> GOAL OF THE EXERCISE: Both the line containing "113: (113, 284)" and the line containing "136: (96, 288)" belong to the span. Output exactly that span from the listing below, and nothing outside it.

> PROVIDED DATA:

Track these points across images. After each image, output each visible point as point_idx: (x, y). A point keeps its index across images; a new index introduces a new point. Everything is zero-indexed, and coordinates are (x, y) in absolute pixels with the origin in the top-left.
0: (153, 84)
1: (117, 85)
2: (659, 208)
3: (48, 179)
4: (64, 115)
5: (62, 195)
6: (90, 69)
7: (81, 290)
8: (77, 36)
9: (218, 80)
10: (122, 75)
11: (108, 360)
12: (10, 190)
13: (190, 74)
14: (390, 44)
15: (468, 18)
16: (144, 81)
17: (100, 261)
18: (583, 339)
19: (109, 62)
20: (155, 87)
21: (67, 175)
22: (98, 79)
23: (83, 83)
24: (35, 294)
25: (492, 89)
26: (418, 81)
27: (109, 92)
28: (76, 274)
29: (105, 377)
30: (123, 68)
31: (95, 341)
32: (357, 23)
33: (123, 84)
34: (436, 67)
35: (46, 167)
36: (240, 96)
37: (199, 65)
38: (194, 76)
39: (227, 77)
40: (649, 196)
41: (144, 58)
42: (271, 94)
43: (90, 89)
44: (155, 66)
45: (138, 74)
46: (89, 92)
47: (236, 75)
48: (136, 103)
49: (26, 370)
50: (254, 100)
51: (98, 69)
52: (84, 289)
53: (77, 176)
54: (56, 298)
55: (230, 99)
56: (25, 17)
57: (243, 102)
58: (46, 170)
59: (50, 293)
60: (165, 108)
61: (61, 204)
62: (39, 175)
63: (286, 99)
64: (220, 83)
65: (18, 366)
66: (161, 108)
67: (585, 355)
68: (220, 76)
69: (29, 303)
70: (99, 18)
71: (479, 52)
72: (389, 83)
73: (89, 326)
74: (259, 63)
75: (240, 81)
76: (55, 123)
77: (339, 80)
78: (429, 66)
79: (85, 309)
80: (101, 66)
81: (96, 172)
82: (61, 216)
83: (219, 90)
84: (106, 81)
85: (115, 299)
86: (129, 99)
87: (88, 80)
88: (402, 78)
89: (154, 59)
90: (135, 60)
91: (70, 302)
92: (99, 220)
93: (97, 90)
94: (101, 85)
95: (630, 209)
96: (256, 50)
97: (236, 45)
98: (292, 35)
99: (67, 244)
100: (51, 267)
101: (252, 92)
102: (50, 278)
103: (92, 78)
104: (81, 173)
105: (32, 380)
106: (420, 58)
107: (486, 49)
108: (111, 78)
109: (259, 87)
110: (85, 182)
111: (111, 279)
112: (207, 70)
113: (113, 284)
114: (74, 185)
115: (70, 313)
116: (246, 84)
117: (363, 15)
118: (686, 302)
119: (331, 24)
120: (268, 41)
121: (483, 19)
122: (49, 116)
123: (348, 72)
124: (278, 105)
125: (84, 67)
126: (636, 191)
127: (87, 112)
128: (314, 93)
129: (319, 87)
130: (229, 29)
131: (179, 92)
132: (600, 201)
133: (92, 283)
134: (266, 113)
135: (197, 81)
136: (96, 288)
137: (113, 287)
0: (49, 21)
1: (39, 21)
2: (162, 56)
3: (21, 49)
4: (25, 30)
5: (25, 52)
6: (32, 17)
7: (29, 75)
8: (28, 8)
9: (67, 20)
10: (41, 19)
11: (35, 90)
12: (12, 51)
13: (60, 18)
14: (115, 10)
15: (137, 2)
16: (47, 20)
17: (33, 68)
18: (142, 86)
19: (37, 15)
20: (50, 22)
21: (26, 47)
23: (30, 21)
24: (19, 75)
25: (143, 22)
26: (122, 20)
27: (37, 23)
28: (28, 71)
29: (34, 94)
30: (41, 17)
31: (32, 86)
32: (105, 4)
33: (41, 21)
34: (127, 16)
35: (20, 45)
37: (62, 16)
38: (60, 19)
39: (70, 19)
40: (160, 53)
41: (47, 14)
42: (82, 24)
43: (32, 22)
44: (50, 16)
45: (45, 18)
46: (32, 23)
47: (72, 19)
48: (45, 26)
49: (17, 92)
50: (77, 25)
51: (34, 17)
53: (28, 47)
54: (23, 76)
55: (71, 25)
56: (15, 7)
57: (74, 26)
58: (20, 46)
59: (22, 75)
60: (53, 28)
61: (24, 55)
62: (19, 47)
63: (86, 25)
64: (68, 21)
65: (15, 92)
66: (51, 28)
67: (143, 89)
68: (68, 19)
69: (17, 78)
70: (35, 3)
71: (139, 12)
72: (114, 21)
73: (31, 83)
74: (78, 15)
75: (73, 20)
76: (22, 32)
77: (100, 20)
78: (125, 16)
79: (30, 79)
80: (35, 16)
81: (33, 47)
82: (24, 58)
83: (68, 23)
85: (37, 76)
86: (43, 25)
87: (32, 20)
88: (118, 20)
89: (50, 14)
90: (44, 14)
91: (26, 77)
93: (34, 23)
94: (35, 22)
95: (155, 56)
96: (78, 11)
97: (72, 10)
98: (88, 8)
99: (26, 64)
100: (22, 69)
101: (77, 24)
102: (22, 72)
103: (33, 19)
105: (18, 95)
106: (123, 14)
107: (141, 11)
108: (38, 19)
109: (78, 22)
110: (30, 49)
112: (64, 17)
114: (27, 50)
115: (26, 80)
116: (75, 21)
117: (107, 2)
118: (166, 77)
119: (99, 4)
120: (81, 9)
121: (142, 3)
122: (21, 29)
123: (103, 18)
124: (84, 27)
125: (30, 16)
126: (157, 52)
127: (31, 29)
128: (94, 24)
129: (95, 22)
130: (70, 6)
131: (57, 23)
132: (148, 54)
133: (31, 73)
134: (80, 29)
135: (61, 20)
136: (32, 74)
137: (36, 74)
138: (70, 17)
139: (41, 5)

> REPLY TO THE EXERCISE:
113: (113, 284)
114: (74, 185)
115: (70, 313)
116: (246, 84)
117: (363, 15)
118: (686, 302)
119: (331, 24)
120: (268, 41)
121: (483, 19)
122: (49, 116)
123: (348, 72)
124: (278, 105)
125: (84, 67)
126: (636, 191)
127: (87, 112)
128: (314, 93)
129: (319, 87)
130: (229, 29)
131: (179, 92)
132: (600, 201)
133: (92, 283)
134: (266, 113)
135: (197, 81)
136: (96, 288)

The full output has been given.